Byk i Niedźwiedź

W tym mieście ceny mieszkań o prawie 40 procent w górę. "Zmiany są szokujące"

Ostatni rok, zwłaszcza wydarzenia ubiegłoroczne, czyli wejście programu Bezpieczny kredyt 2 procent i ogromny popyt spowodowany tym programem, spowodowały wzrosty cen mieszkań - tłumaczył Marcin Drogomirecki (ekspert rynku nieruchomości serwisów Morizon i Gratka) w programie "Byk i niedźwiedź" w TVN24 BiS i TVN24 GO. Jako przyczyny wskazał również brak ofert na rynku. - Rok do roku te zmiany są szokujące - przyznał ekspert.
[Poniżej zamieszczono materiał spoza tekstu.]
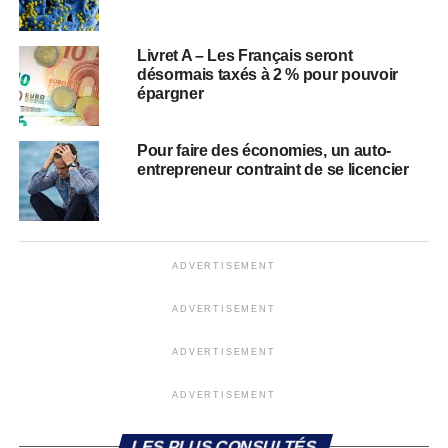
Livret A – Les Français seront
désormais taxés à 2 % pour pouvoir
épargner
Pour faire des économies, un auto-
entrepreneur contraint de se licencier
ADVERTISEMENT
ADVERTISEMENT
ADVERTISEMENT
ADVERTISEMENT
LES PLUS CONSULTÉS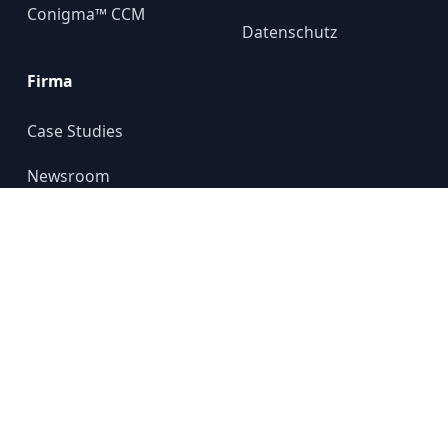
Conigma™ CCM
Datenschutz
Firma
Case Studies
Newsroom
Über uns
YouTube
© 2024 GALILEO GROUP
All rights reserved.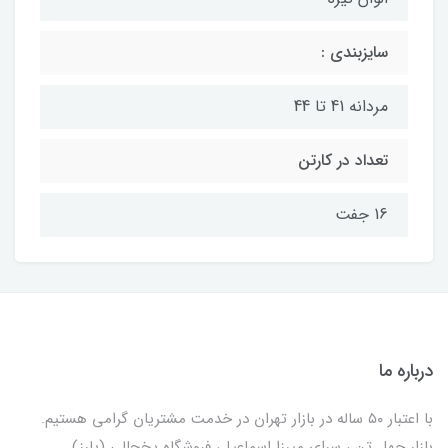
سایزبندی :
مردانه 41 تا 44
تعداد در کارتن
16 جفت
درباره ما
با اعتبار ۵۰ ساله در بازار تهران در خدمت مشتریان گرامی هستیم.
بازار چهل تن ، سرای میرزا اسماعیل، فروشگاه یخچالی‌ (پارز)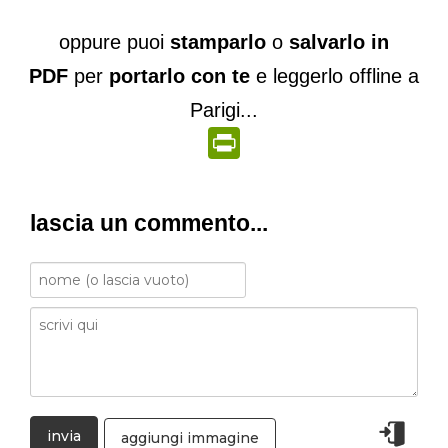
oppure puoi
stamparlo
o
salvarlo in
PDF
per
portarlo con te
e leggerlo offline a
Parigi...
PrintFriendly
lascia un commento...
aggiungi immagine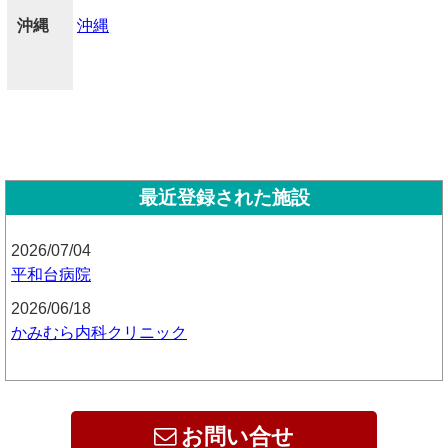
沖縄
沖縄
最近登録された施設
2026/07/04
平和台病院
2026/06/18
かみむら内科クリニック
お問い合せ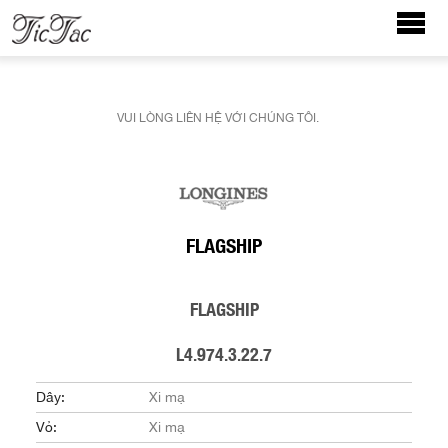
VUI LÒNG LIÊN HỆ VỚI CHÚNG TÔI.
FLAGSHIP
FLAGSHIP
L4.974.3.22.7
Dây:
Xi mạ
Vỏ:
Xi mạ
Następnie wskazał, że od stycznia do lutego bieżącego roku widać, że "ceny stanęły lub nawet zaczęły nieznacznie spadać". Ekspert przewidywał, że "najbliższe miesiące to będzie czas stabilizacji cen mieszkań na rynku wtórnym". Dodał, że obecnie zakup drogiego mieszkania wiąże się z nikłą perspektywą zarobku przy sprzedaży za rok oraz z mniejszą szansą na wynajem. - Obawiam się, że gdyby ktoś kupił dzisiaj i chciał sprzedać za rok, to już w ten sposób nie zarobi - mówił.

 

W pierwszej części programu Damian Kaźmierczak (główny ekonomista Polskiego Związku Pracowników Budowlanych) mówił o cenach materiałów budowlanych, które idą w dół. Jako pierwszą przyczynę wskazał mniejszą liczbę inwestycji, ze względu na wysokie stopy procentowe. Po drugie podał niższe ceny stali. Dodał jednak, że cement jest "dziesięć procent droższy". - W 2024 idzie duża fala inwestycji infrastrukturalnych, która doprowadzi do kolejnej fali wzrostu cen materiałów - powiedział Kaźmierczak. Uspokajał, że "nie będzie tak spektakularna" jak w czasach pandemii czy po wybuchu wojny w Ukrainie.